The opening of Chapter 2 in Part 2 of 1984 shows Orwell at his most lyrical and evocative, painting an idyll of bliss, as Winston and Julia meet for their secret rendezvous.
The lengths the lovers take to conceal their meeting reflect their extreme justified paranoia of a world where Big Brother is watching you, with the absurd danger of concealed microphones. This theme of the surveillance society, evolving from Bentham’s panopticon to make the whole world a jail, includes arbitrary official questioning of travellers, but luckily Winston and Julia evade such unwelcome attention. On the train, proles freely explain their interest in obtaining black market butter, a thoughtcrime inconceivable for a Party member.
The tension of their meeting reflects Winston’s extreme state of anxiety, produced by the totalitarian context. He hears Julia walk up behind him and his first assumption is that he will be arrested. She parts the bushes to lead him on to the secret place, like the Batmobile entering the bat cave. https://www.youtube.com/watch?v=b5xt2z07ebk
This beautiful paradise, this grassy knoll shut in by tall saplings, has an air of unreality, a sense that this love is impossible and cannot last. After they kiss, with Winston feeling incredulity and pride, he explains his fear that she was in the Thought Police, which Julia takes as a tribute to the excellence of her disguise. Her black-market chocolate stirs powerful troubling memories. As they discuss the need to conform to be safe, she tells Winston she could see he was against the Party.
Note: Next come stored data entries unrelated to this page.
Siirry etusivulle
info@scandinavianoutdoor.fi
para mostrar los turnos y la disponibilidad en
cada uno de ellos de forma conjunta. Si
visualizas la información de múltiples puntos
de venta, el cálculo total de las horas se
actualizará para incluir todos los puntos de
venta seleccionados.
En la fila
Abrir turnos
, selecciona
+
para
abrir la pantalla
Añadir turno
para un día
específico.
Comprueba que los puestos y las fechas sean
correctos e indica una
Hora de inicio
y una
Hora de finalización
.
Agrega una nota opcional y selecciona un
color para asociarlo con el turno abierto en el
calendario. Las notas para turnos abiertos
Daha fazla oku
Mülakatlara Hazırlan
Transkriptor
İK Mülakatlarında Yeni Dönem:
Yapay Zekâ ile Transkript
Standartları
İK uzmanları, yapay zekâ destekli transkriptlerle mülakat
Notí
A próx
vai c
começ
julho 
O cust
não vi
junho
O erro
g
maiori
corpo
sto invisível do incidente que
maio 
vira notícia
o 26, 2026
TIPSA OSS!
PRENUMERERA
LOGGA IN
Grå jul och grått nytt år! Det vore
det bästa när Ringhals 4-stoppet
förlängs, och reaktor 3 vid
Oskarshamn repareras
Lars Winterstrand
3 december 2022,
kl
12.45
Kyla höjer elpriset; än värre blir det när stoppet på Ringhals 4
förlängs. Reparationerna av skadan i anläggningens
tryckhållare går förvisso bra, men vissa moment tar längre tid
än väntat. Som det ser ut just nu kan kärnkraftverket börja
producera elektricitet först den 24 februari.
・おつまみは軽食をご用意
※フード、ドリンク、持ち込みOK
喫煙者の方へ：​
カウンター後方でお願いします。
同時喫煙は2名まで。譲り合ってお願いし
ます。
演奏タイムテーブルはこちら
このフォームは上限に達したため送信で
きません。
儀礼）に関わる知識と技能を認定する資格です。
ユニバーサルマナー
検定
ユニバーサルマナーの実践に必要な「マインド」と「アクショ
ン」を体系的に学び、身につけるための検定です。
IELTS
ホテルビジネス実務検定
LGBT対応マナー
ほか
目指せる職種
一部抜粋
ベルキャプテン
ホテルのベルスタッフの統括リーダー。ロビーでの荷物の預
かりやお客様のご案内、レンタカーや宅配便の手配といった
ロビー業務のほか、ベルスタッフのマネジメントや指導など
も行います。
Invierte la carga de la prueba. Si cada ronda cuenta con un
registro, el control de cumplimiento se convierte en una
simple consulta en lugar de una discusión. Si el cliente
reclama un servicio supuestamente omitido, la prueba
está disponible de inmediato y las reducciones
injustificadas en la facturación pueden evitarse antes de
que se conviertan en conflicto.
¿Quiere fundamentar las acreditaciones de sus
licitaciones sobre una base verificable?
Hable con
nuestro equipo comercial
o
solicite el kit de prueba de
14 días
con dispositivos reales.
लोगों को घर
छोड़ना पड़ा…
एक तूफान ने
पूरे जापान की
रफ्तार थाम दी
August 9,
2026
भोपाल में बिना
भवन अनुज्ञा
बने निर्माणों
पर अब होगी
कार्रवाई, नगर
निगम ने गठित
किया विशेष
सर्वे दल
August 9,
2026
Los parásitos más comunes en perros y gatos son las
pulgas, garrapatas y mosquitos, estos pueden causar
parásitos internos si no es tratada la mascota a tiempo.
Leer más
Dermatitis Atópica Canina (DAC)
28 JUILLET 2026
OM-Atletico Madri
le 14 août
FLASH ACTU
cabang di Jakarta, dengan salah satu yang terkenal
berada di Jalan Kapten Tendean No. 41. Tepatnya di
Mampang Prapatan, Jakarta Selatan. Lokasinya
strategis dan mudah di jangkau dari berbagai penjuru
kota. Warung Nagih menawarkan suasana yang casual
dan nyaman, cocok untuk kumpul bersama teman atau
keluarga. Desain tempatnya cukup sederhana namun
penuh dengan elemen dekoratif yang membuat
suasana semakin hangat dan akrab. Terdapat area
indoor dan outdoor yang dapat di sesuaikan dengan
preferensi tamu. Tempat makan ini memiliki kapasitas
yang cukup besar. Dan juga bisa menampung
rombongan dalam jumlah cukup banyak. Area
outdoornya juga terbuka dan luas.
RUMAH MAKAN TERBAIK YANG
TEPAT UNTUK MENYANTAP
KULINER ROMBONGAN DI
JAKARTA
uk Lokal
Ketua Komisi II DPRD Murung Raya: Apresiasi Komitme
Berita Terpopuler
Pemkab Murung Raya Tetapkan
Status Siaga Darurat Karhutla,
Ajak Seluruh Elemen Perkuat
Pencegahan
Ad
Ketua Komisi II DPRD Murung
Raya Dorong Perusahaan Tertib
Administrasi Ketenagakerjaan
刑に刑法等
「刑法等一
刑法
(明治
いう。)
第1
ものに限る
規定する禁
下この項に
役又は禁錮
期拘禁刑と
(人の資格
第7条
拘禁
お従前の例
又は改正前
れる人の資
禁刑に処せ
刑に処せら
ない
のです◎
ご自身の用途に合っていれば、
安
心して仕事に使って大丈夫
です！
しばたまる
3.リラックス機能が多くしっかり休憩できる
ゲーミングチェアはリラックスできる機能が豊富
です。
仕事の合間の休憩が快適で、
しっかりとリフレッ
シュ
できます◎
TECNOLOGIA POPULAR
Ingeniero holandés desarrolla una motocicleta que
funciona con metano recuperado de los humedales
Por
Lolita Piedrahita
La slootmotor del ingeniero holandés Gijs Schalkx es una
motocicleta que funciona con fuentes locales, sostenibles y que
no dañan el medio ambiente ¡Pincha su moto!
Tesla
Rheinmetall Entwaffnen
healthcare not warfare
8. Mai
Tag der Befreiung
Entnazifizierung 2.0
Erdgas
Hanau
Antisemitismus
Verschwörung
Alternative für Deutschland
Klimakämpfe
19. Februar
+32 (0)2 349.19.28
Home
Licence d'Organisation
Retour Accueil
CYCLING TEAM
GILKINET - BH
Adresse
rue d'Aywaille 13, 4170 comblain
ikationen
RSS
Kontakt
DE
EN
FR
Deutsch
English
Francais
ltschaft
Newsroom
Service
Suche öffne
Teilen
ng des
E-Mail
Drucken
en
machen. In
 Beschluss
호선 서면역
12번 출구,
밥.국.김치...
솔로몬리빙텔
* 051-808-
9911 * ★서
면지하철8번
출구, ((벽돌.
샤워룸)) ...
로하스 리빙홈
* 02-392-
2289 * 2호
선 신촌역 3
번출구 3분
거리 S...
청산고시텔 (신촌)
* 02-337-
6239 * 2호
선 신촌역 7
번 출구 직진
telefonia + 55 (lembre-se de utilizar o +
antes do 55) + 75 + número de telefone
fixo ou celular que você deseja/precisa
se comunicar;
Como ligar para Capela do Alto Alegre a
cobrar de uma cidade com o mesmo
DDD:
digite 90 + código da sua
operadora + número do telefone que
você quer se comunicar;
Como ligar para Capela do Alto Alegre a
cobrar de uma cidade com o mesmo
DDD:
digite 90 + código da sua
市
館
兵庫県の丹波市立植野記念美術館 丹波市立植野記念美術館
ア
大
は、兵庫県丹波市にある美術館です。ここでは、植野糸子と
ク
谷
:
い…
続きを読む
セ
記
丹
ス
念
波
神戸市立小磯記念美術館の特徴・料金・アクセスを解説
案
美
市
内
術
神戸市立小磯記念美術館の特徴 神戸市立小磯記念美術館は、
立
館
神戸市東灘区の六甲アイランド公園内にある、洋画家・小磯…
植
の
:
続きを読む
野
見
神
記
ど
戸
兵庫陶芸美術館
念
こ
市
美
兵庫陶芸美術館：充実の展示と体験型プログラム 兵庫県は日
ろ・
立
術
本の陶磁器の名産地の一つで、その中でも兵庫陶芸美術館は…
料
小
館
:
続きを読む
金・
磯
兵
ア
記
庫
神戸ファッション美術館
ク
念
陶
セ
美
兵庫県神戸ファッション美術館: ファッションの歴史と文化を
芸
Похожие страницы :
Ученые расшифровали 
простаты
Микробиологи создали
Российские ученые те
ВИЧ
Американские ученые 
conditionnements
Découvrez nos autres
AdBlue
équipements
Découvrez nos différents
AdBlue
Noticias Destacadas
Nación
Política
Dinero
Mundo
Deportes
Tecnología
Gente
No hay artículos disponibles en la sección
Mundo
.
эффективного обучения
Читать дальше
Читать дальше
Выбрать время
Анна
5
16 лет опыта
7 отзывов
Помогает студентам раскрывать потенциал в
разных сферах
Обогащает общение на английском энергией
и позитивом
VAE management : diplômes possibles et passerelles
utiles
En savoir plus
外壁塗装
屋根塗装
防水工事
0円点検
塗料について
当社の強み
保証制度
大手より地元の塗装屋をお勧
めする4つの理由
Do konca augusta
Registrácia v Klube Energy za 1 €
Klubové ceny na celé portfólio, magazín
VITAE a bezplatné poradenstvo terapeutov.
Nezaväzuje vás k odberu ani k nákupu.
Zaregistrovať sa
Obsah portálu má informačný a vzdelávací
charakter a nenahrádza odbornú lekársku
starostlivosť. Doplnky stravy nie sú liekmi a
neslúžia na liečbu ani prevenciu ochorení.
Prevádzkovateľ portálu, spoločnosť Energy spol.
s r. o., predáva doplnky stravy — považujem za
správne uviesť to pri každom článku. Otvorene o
Standing in the shade of hazel bushes, the sunlight filtering through innumerable leaves, Winston has a shock of recognition, his dream of the Golden Country. A thrush pours forth a torrent of song before them, making obeisance to the sun. As they make love in the hidden grove, Julia flings away her overalls in a gesture by which a whole civilization seemed to be annihilated.
Winston’s sense that animal instinct is the force that will tear the Party to pieces leads him to see their embrace as a political act. When a pair of overalls symbolises civilization, representing the themes of austerity, production, conformity and shapelessness, 1984 draws us into the vast trauma of human life in the mid twentieth century. The confused puritanical ideologies and incompatible messianic visions of political progress have inevitably clashed in the great wars from which the world is still recoiling today.
Orwell himself observed this trauma at first hand, seeing British colonialism in Burma as a policeman’s son, studying with England’s social elite at the aristocratic Eton College, demanding a sense of reality through his studies of the down and out in Paris and London and the suffering of the poor on the road to Wigan pier, and most definitively, seeing the incoherence of progressive ideology as he fought with the Trotskyites in the Spanish Civil War, documented in his Homage to Catalonia.
Orwell’s greatest novels, 1984 and Animal Farm, are cautionary fables of the hypocrisy of communism. Yet they both retain a sense that communist ideals could be worthwhile if only some way of approaching them could be found that was compatible with human culture, without the appalling Procrustean twists. The awful incompatibility between totalizing Stalinist autocracy and human values generates the trauma of 1984, seen most vividly in this chapter in the great relief felt from a brief escape from the suffocating grip of the anonymous mass society of the modern world.